→ Your objective
In the data below, one line contains "M7 302 22 295" and a later one contains "M7 307 241 198 411 115 626 7". Print both, with every line between them, exactly and alone.

→ Source material

┄┄┄┄┄┄

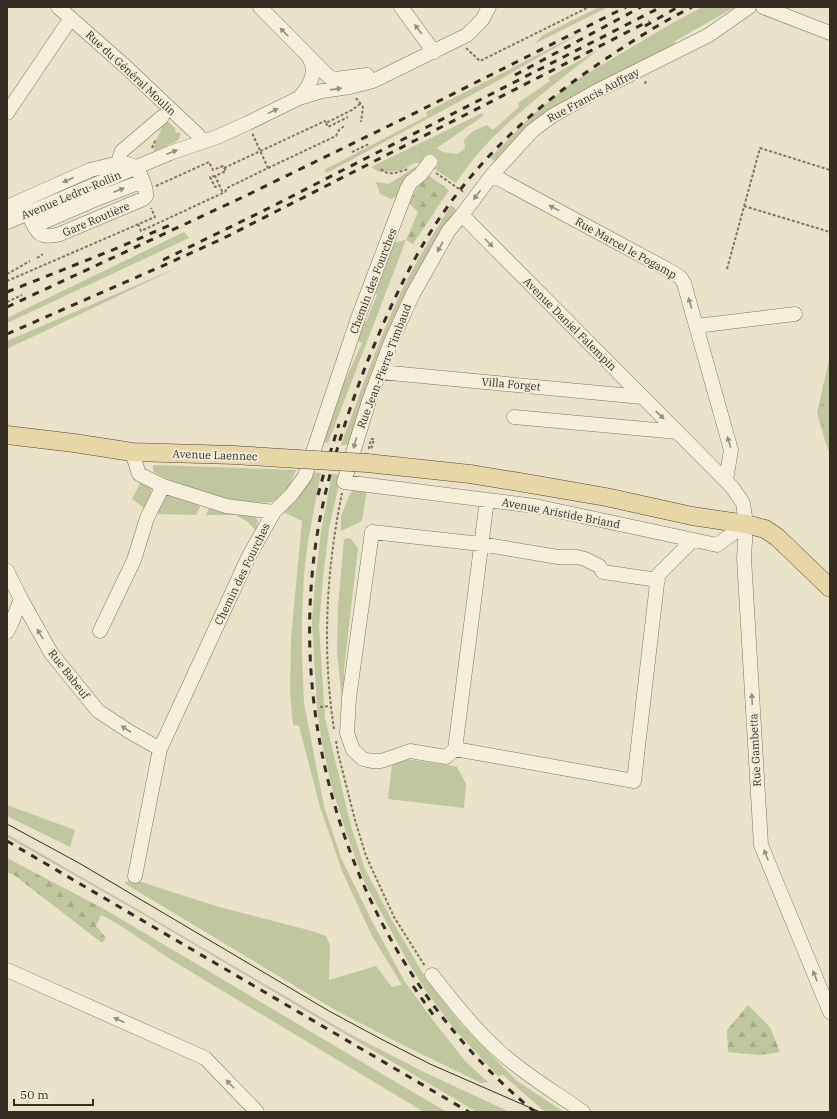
<svg xmlns="http://www.w3.org/2000/svg" width="837" height="1119" viewBox="0 0 837 1119" font-family="'IBM Plex Serif',serif">
  <defs>
    <pattern id="forest-firs" width="22" height="20" patternUnits="userSpaceOnUse"><rect width="22" height="20" fill="#c0c79e"/><path d="M5 1l3.5 6h-7zM16 11l3.5 6h-7z" fill="#a6ab88"/></pattern>
    <pattern id="park-tufts" width="24" height="20" patternUnits="userSpaceOnUse"><rect width="24" height="20" fill="#c0c79e"/><path d="M3 7l-1-3M5 7V3M7 7l1-3M15 17l-1-3M17 17v-4M19 17l1-3" fill="none" stroke="#a6ab88"/></pattern>
  </defs>
  <rect width="100%" height="100%" fill="#eae2c9"/>
  <path fill="#c0c79e" d="M599 7H608L534 44 543 35Z
    M703 7H735L675 41 674 47 557 107 496 162 490 158 532 115 573 82 674 22Z
    M586 30 499 80 327 173 324 170 427 116 426 112Z
    M598 50C555 84 510 116 474 158 468 166 462 174 456 183L433 168 424 163H415L400 171 379 172 371 167 482 113 484 115 476 121 437 148 442 152 458 154 465 148 464 140 473 131 487 125 493 130 519 107 518 103 550 81 548 78Z
    M167 121 175 128 176 133 180 132C180 135 180 137 179 139 176 143 160 148 154 151 153 141 162 133 162 124Z
    M415 167 420 169 402 194 391 199 380 194 376 182 389 184Z
    M451 205 456 209 430 251 350 445H341C360 393 378 341 401 292 416 261 434 233 451 205Z
    M184 232 189 238 7 323V318Z
    M406 240 328 443 316 442 339 380 346 379 362 343 354 339 362 323 366 322 377 295 374 288 391 243Z
    M181 266 7 349V341Z
    M154 465 296 470 287 492 272 502 253 503 207 495 171 481 154 472 153 467Z
    M312 472 321 473 308 541 304 575 302 614V658L304 703 324 806 341 858 373 923 405 982 435 1023 466 1062 488 1082 481 1083 399 1043 335 1010 124 883 132 879 219 907 312 931 326 936 330 945 329 980 376 966 392 987 402 985 372 936 342 871 320 807 299 726 293 725 290 694 291 638 302 521 283 512 302 492Z
    M332 474 341 475 329 528 323 578 319 626 325 718 351 826 365 869 394 924 428 982 461 1024 517 1081 564 1112H548L543 1110 503 1075 498 1076 455 1030 426 991 408 962 364 881 346 832 332 788 322 743 317 709 312 621 315 583 321 531Z
    M140 483 151 488 152 496 145 509 132 499Z
    M353 489H367L362 521 341 531V516L348 498Z
    M162 494H168L198 503 200 507 196 515 154 514Z
    M209 508 255 516 258 521 256 531 248 522 236 515H206Z
    M350 538 358 548 344 669 345 731 337 651 338 607 344 539Z
    M405 759 449 765 457 767 466 784 464 808 388 799 392 764Z
    M7 805 75 830 70 847 7 816Z
    M7 834 137 909 348 1033 428 1074 510 1112H477L137 911 7 837Z
    M104 909 399 1084 447 1112H424L173 961 118 924 101 915Z"/>
  <path fill="url(#forest-firs)" d="M425 173 449 190 413 244 406 240 418 212 409 203Z
    M7 858 104 909 96 926 106 938 102 943 14 875 7 872Z
    M748 1005 770 1027 780 1052 760 1055 728 1052 727 1030Z"/>
  <path fill="url(#park-tufts)" d="M830 356V454L826 444 817 413Z"/>
  <g fill="none" stroke-linecap="round" stroke-linejoin="round">
    <g stroke="#847560" stroke-width="15">
      <path id="minor" d="M58 7 125 66 198 135 202 142
        M260 7 329 77 335 79 367 75
        M401 7 434 52
        M763 7 830 33
        M299 98C306 90 313 81 313 69 313 65 310 61 309 57
        M7 113 71 18
        M119 163 120 156 122 151 162 117
        M492 175 672 272 680 277 684 283 731 450 726 480
        M7 207 90 170 119 163 127 164 136 167
        M28 213C36 231 38 240 60 234L143 199 146 196C147 186 140 175 136 167
        M462 215 732 487 743 503 746 524 744 558 761 845 830 1012
        M7 222 170 153 217 137 248 123 299 98 322 91 350 87 373 81 467 35 482 20 489 7
        M34 226 94 200 143 181
        M696 326 795 314
        M380 372 642 397
        M514 417 678 432
        M132 452 139 474 163 486 226 506 274 512
        M487 500 455 749 634 781 658 575 693 540
        M746 524 717 545 535 506 344 482 369 401 391 342 413 294 449 230 462 215 492 175 532 131 552 116 597 91 709 35 749 7
        M7 571 21 599 51 653 98 711 130 732 160 749
        M100 631 134 560 147 518 163 486
        M7 632 12 622 21 599
        M455 749 446 757 410 751 381 761H372L363 759 353 750 347 733 349 698 372 532 481 544 558 557H577L585 559 599 566 603 572 658 580
        M135 876 160 749 249 556 274 512 292 494 305 476 358 318 407 189 411 182 421 174
        M7 970 205 1058 257 1112
        M432 975C453 1001 473 1028 499 1051 524 1074 555 1092 583 1112"/>
    </g>
    <g stroke="#534433" stroke-width="19">
      <path id="major" d="M7 435 74 443 132 452 234 455 298 459
        M367 463 470 474 525 483 606 497 692 516 746 524 765 529 777 537 830 588"/>
    </g>
    <path stroke="#847560" stroke-width="2" stroke-dasharray="3 2" stroke-linecap="butt" d="M466 48 480 61 589 7
      M645 84 646 80
      M356 98 363 107 361 122
      M326 123 328 127 348 117
      M152 148 156 139
      M352 152 369 144
      M224 168 325 121 326 123 352 110 360 104
      M268 168 336 136 339 130 344 126
      M381 169C388 177 399 172 408 169
      M436 173 465 193
      M215 176 210 177 215 187 219 186
      M156 186 209 162 213 170 223 166 226 171 215 176 223 193
      M744 206 830 232
      M138 224 141 231 225 192 227 188 268 168 252 133
      M37 258 43 254
      M727 269 760 148 830 170
      M7 274 30 261
      M7 281 155 217 151 208
      M7 302 22 295
      M368 448H369L371 439H374L371 450
      M320 707 330 706
      M334 729C322 651 326 571 342 493
      M336 741 338 753 355 820 366 856 394 917 425 966"/>
    <use href="#minor" stroke="#f5efdc" stroke-width="14"/>
    <use href="#major" stroke="#e8d7a6" stroke-width="18"/>
    <path stroke="#362d22" stroke-width="1" d="M7 824 79 863 329 1011 381 1039 430 1064 540 1112"/>
    <path stroke="#362d22" stroke-width="3" stroke-dasharray="7 7" stroke-linecap="butt" d="M645 26 678 7
      M515 75 641 7
      M163 260 269 208 661 7
      M7 292 120 247 170 225
      M7 307 241 198 411 115 626 7
      M7 334 169 263 224 238 649 21
      M318 495 324 473 339 424
      M7 841 469 1112
      M413 986 436 1019
      M535 1112C378 984 294 777 312 576 318 504 340 433 366 365 392 301 420 239 464 185 504 135 553 94 607 58 634 40 662 22 692 7"/>
    <g stroke="#847560" stroke-width="15" stroke-linecap="butt">
      <path id="minor-bridge" d="M421 174 430 162"/>
    </g>
    <g stroke="#534433" stroke-width="19" stroke-linecap="butt">
      <path id="major-bridge" d="M298 459 367 463"/>
    </g>
    <use href="#minor-bridge" stroke="#f5efdc" stroke-width="14"/>
    <use href="#major-bridge" stroke="#e8d7a6" stroke-width="18"/>
  </g>
  <defs><path id="oneway-solid" d="M-6-.8H1V-3.2L6.5 0L1 3.2V.8H-6Z"/></defs>
  <g fill="#968e7f">
    <use href="#oneway-solid" transform="translate(418 29) rotate(-127)"/>
    <use href="#oneway-solid" transform="translate(284 32) rotate(-135)"/>
    <use href="#oneway-solid" transform="translate(336 89) rotate(-8)"/>
    <use href="#oneway-solid" transform="translate(273 111) rotate(-26)"/>
    <use href="#oneway-solid" transform="translate(172 152) rotate(-21)"/>
    <use href="#oneway-solid" transform="translate(68 180) rotate(156)"/>
    <use href="#oneway-solid" transform="translate(119 190) rotate(-21)"/>
    <use href="#oneway-solid" transform="translate(477 195) rotate(127)"/>
    <use href="#oneway-solid" transform="translate(554 208) rotate(-152)"/>
    <use href="#oneway-solid" transform="translate(489 243) rotate(45)"/>
    <use href="#oneway-solid" transform="translate(440 247) rotate(119)"/>
    <use href="#oneway-solid" transform="translate(690 303) rotate(-106)"/>
    <use href="#oneway-solid" transform="translate(660 415) rotate(44)"/>
    <use href="#oneway-solid" transform="translate(729 442) rotate(-106)"/>
    <use href="#oneway-solid" transform="translate(355 443) rotate(106)"/>
    <use href="#oneway-solid" transform="translate(40 634) rotate(-120)"/>
    <use href="#oneway-solid" transform="translate(752 699) rotate(-93)"/>
    <use href="#oneway-solid" transform="translate(126 729) rotate(-147)"/>
    <use href="#oneway-solid" transform="translate(766 855) rotate(-112)"/>
    <use href="#oneway-solid" transform="translate(815 976) rotate(-112)"/>
    <use href="#oneway-solid" transform="translate(119 1020) rotate(-156)"/>
    <use href="#oneway-solid" transform="translate(230 1084) rotate(-134)"/>
  </g>
  <g text-anchor="middle" stroke-width="4" stroke-linejoin="round" paint-order="stroke">
    <g font-size="11" fill="#362d22" stroke="#f2ecd8">
      <text transform="translate(131 73) rotate(43)" y="4">Rue du Général Moulin</text>
      <text transform="translate(593 95) rotate(-28)" y="4">Rue Francis Auffray</text>
      <text transform="translate(71 195) rotate(-23)" y="4">Avenue Ledru-Rollin</text>
      <text transform="translate(96 219) rotate(-23)" y="4">Gare Routière</text>
      <text transform="translate(626 248) rotate(29)" y="4">Rue Marcel le Pogamp</text>
      <text transform="translate(373 281) rotate(-69)" y="4">Chemin des Fourches</text>
      <text transform="translate(570 324) rotate(45)" y="4">Avenue Daniel Falempin</text>
      <text transform="translate(384 366) rotate(-69)" y="4">Rue Jean-Pierre Timbaud</text>
      <text transform="translate(511 384) rotate(5)" y="4">Villa Forget</text>
      <text transform="translate(215 455) rotate(2)" y="4">Avenue Laennec</text>
      <text transform="translate(561 513) rotate(11)" y="4">Avenue Aristide Briand</text>
      <text transform="translate(242 574) rotate(-64)" y="4">Chemin des Fourches</text>
      <text transform="translate(69 674) rotate(52)" y="4">Rue Babeuf</text>
      <text transform="translate(755 750) rotate(-93)" y="4">Rue Gambetta</text>
    </g>
  </g>
  <rect width="837" height="1119" fill="none" stroke="#362d22" stroke-width="16"/>
  <path d="M14 1099v6h79v-6" fill="none" stroke="#362d22" stroke-width="2"/>
  <text x="20" y="1099" font-size="12" fill="#362d22" stroke="#f2ecd8" stroke-width="3" paint-order="stroke">50 m</text>
</svg>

┄┄┄┄┄┄

→ Written solution
      M7 302 22 295
      M368 448H369L371 439H374L371 450
      M320 707 330 706
      M334 729C322 651 326 571 342 493
      M336 741 338 753 355 820 366 856 394 917 425 966"/>
    <use href="#minor" stroke="#f5efdc" stroke-width="14"/>
    <use href="#major" stroke="#e8d7a6" stroke-width="18"/>
    <path stroke="#362d22" stroke-width="1" d="M7 824 79 863 329 1011 381 1039 430 1064 540 1112"/>
    <path stroke="#362d22" stroke-width="3" stroke-dasharray="7 7" stroke-linecap="butt" d="M645 26 678 7
      M515 75 641 7
      M163 260 269 208 661 7
      M7 292 120 247 170 225
      M7 307 241 198 411 115 626 7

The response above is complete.